Lobo Movie Gets Journey 2 Director

It’s been a few years now since Warner Brothers first started trying to set up a movie based on Lobo, the cult favourite DC Comics character created by Roger Slifer and Keith Giffen. Guy Ritchie was attached to direct back in 2009 but eventually bowed out in order to focus on his Sherlock Holmes reboot. Since then the project has been floating in limbo, and I think most of us just assumed it was dead. I mean, Lobo really hasn’t been big since the ’90s and I don’t think very many people were clamoring for a big screen adaptation in the first place. This week, however, it would appear that Lobo is back on track with a brand new director: Brad Peyton, the guy who just did Journey 2: The Mysterious Island. Are you fraggin’ kidding me?

The news comes courtesy of Deadline, who don’t have much else to offer in the way of details aside from the fact that Peyton will apparently be rewriting the script himself as well. With a resume that also includes Cats & Dogs: The Revenge of Kitty Galore, Peyton is probably the last guy I would ever expect to land this project. Still, I guess when you direct a movie that makes $320 million worldwide you get a lot of stuff handed to you.

For the uninitiated, Lobo is an alien bounty hunter with superhuman strength and a fondness for violence and profanity. When he was given his own comic book in the ’90s, it quickly became a wild parody of anti-heroes such as Wolverine and The Punisher. I still have no idea what a Lobo movie might be like, but it would probably have to be very meta and very over-the-top. Oh, and an R-rating is a must. What do you think, are you interested in a Lobo movie? Is there any chance that Brad Peyton *isn’t* the worst guy on the planet to direct this thing?



  • scm

    “Is there any chance that Brad Peyton *isn’t* the worst guy on the planet to direct this thing?” Well, at least Peyton & WB can say they have a life. What do you & your kind do? Talk. That’s all. I will have seen this movie five times before I read any of this talk from people who do nothing again.

  • curtis talls

    scm is really mad about this article.

  • Nelson

    I really didn’t have high expectations for “Hancock” when I heard about it and when it was first released, but as I was watching it, I discovered that I enjoyed it, even though it was a 100% “serious” super hero movie.

    Lobo could have a similar appeal.

    I don’t know how many people are even aware of the character though…

  • Nelson

    “wasn’t a 100%”

  • kyri

    so.. Brad Peyton enjoys googling his name quite often..

  • “This week, however, it would appear that Lobo is back on track with a brand new director: Brad Peyton, the guy who just did Journey 2: The Mysterious Island. Are you fraggin’ kidding me?”

    I’m sure that there was probably a similar discussion around this time last year along the lines of “21 Jump Street is back on track with brand new directors: Phil Lord and Chris Miller, the guys who just did Cloudy With a Chance of Meatballs.

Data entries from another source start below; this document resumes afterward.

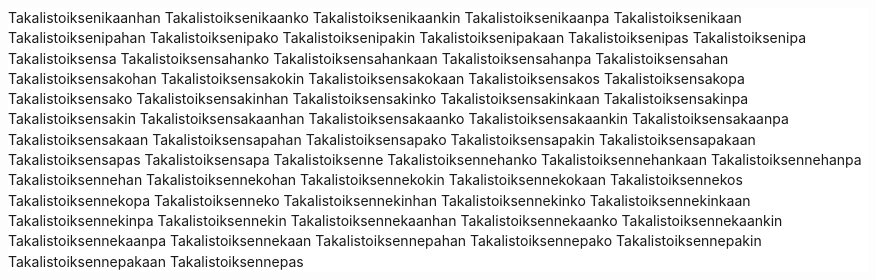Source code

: Takalistoiksenikaanhan
Takalistoiksenikaanko
Takalistoiksenikaankin
Takalistoiksenikaanpa
Takalistoiksenikaan
Takalistoiksenipahan
Takalistoiksenipako
Takalistoiksenipakin
Takalistoiksenipakaan
Takalistoiksenipas
Takalistoiksenipa
Takalistoiksensa
Takalistoiksensahanko
Takalistoiksensahankaan
Takalistoiksensahanpa
Takalistoiksensahan
Takalistoiksensakohan
Takalistoiksensakokin
Takalistoiksensakokaan
Takalistoiksensakos
Takalistoiksensakopa
Takalistoiksensako
Takalistoiksensakinhan
Takalistoiksensakinko
Takalistoiksensakinkaan
Takalistoiksensakinpa
Takalistoiksensakin
Takalistoiksensakaanhan
Takalistoiksensakaanko
Takalistoiksensakaankin
Takalistoiksensakaanpa
Takalistoiksensakaan
Takalistoiksensapahan
Takalistoiksensapako
Takalistoiksensapakin
Takalistoiksensapakaan
Takalistoiksensapas
Takalistoiksensapa
Takalistoiksenne
Takalistoiksennehanko
Takalistoiksennehankaan
Takalistoiksennehanpa
Takalistoiksennehan
Takalistoiksennekohan
Takalistoiksennekokin
Takalistoiksennekokaan
Takalistoiksennekos
Takalistoiksennekopa
Takalistoiksenneko
Takalistoiksennekinhan
Takalistoiksennekinko
Takalistoiksennekinkaan
Takalistoiksennekinpa
Takalistoiksennekin
Takalistoiksennekaanhan
Takalistoiksennekaanko
Takalistoiksennekaankin
Takalistoiksennekaanpa
Takalistoiksennekaan
Takalistoiksennepahan
Takalistoiksennepako
Takalistoiksennepakin
Takalistoiksennepakaan
Takalistoiksennepas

Are you kidding me?”. Can we accept that maybe, just maybe, filmmakers we don’t know much about that have done kid flicks just might be capable of doing other things?

  • Maybe, but I wouldn’t bet on it. At least Phil Lord and Chris Miller previously did Clone High.

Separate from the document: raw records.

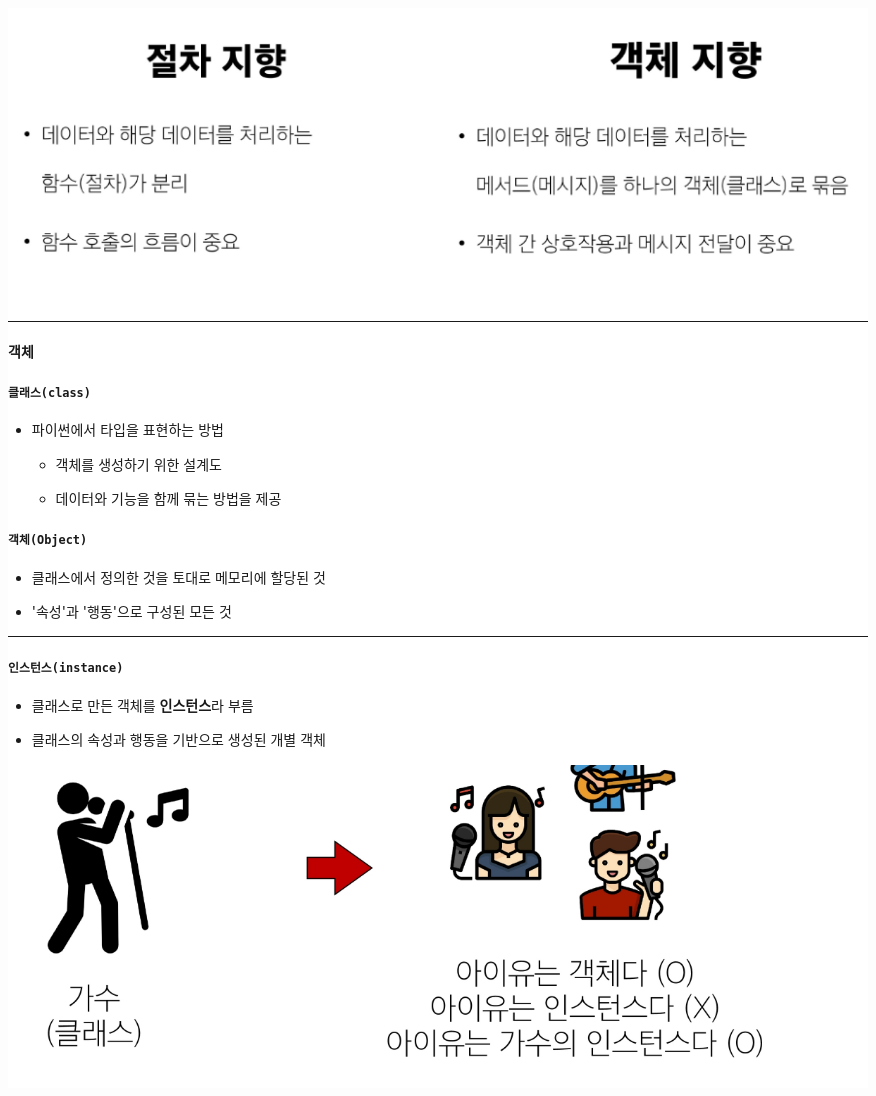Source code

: ![alt text](../images/image_85_0.png)

---

#### 객체

#### `클래스(class)`

- 파이썬에서 타입을 표현하는 방법

    - 객체를 생성하기 위한 설계도

    - 데이터와 기능을 함께 묶는 방법을 제공

#### `객체(Object)`

- 클래스에서 정의한 것을 토대로 메모리에 할당된 것

- '속성'과 '행동'으로 구성된 모든 것

---

#### `인스턴스(instance)`

- 클래스로 만든 객체를 **인스턴스**라 부름

- 클래스의 속성과 행동을 기반으로 생성된 개별 객체

![alt text](../images/image_85.png)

    I didn’t realize this at the time, but apparently even back when Guy Ritchie was attached, they were aiming for PG-13 with this movie. So I think Peyton makes a lot more sense now.

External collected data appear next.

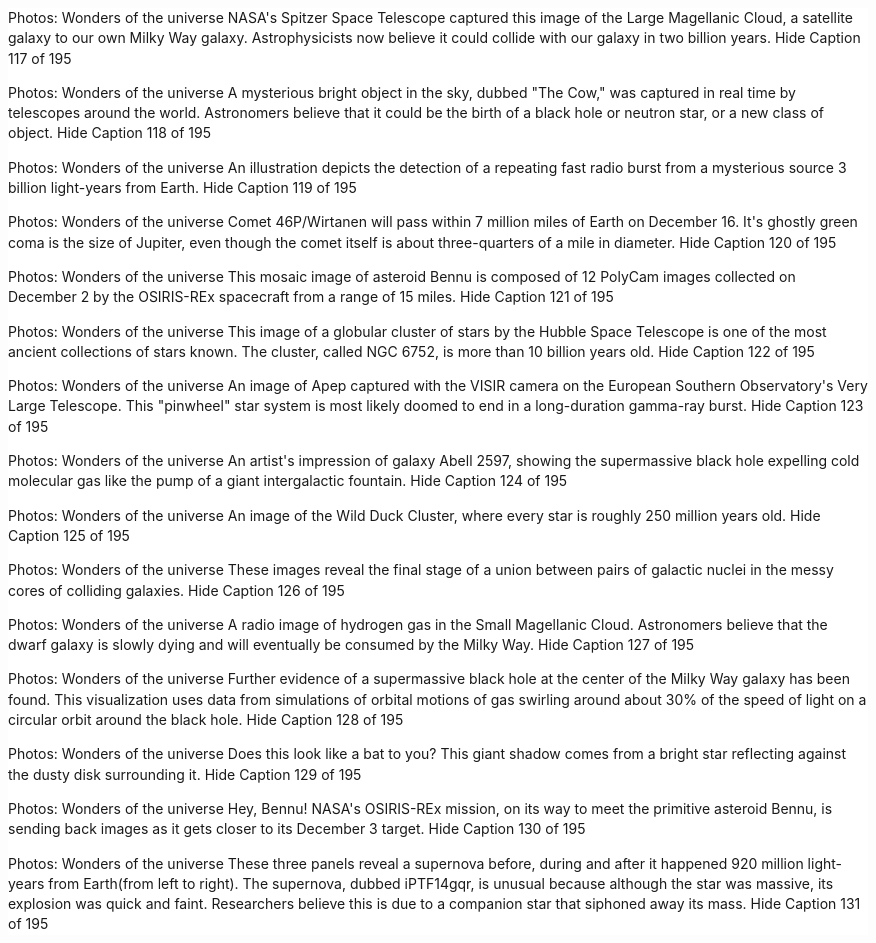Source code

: Photos: Wonders of the universe NASA's Spitzer Space Telescope captured this image of the Large Magellanic Cloud, a satellite galaxy to our own Milky Way galaxy. Astrophysicists now believe it could collide with our galaxy in two billion years. Hide Caption 117 of 195

Photos: Wonders of the universe A mysterious bright object in the sky, dubbed "The Cow," was captured in real time by telescopes around the world. Astronomers believe that it could be the birth of a black hole or neutron star, or a new class of object. Hide Caption 118 of 195

Photos: Wonders of the universe An illustration depicts the detection of a repeating fast radio burst from a mysterious source 3 billion light-years from Earth. Hide Caption 119 of 195

Photos: Wonders of the universe Comet 46P/Wirtanen will pass within 7 million miles of Earth on December 16. It's ghostly green coma is the size of Jupiter, even though the comet itself is about three-quarters of a mile in diameter. Hide Caption 120 of 195

Photos: Wonders of the universe This mosaic image of asteroid Bennu is composed of 12 PolyCam images collected on December 2 by the OSIRIS-REx spacecraft from a range of 15 miles. Hide Caption 121 of 195

Photos: Wonders of the universe This image of a globular cluster of stars by the Hubble Space Telescope is one of the most ancient collections of stars known. The cluster, called NGC 6752, is more than 10 billion years old. Hide Caption 122 of 195

Photos: Wonders of the universe An image of Apep captured with the VISIR camera on the European Southern Observatory's Very Large Telescope. This "pinwheel" star system is most likely doomed to end in a long-duration gamma-ray burst. Hide Caption 123 of 195

Photos: Wonders of the universe An artist's impression of galaxy Abell 2597, showing the supermassive black hole expelling cold molecular gas like the pump of a giant intergalactic fountain. Hide Caption 124 of 195

Photos: Wonders of the universe An image of the Wild Duck Cluster, where every star is roughly 250 million years old. Hide Caption 125 of 195

Photos: Wonders of the universe These images reveal the final stage of a union between pairs of galactic nuclei in the messy cores of colliding galaxies. Hide Caption 126 of 195

Photos: Wonders of the universe A radio image of hydrogen gas in the Small Magellanic Cloud. Astronomers believe that the dwarf galaxy is slowly dying and will eventually be consumed by the Milky Way. Hide Caption 127 of 195

Photos: Wonders of the universe Further evidence of a supermassive black hole at the center of the Milky Way galaxy has been found. This visualization uses data from simulations of orbital motions of gas swirling around about 30% of the speed of light on a circular orbit around the black hole. Hide Caption 128 of 195

Photos: Wonders of the universe Does this look like a bat to you? This giant shadow comes from a bright star reflecting against the dusty disk surrounding it. Hide Caption 129 of 195

Photos: Wonders of the universe Hey, Bennu\! NASA's OSIRIS-REx mission, on its way to meet the primitive asteroid Bennu, is sending back images as it gets closer to its December 3 target. Hide Caption 130 of 195

Photos: Wonders of the universe These three panels reveal a supernova before, during and after it happened 920 million light-years from Earth(from left to right). The supernova, dubbed iPTF14gqr, is unusual because although the star was massive, its explosion was quick and faint. Researchers believe this is due to a companion star that siphoned away its mass. Hide Caption 131 of 195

    http://www.wired.com/underwire/2009/09/guy-ritchie-leaps-for-lobo-aims-for-pg-13-rating/

  • Owozifa

    I think the thing that concerns me the most is that Brad Peyton directed a movie that could have practically directed itself so badly that it felt like it ended 20 minutes in with an hour long epilogue. That’s how Journey 2 ended up feeling to me, even though it had a lot I wanted to like about it.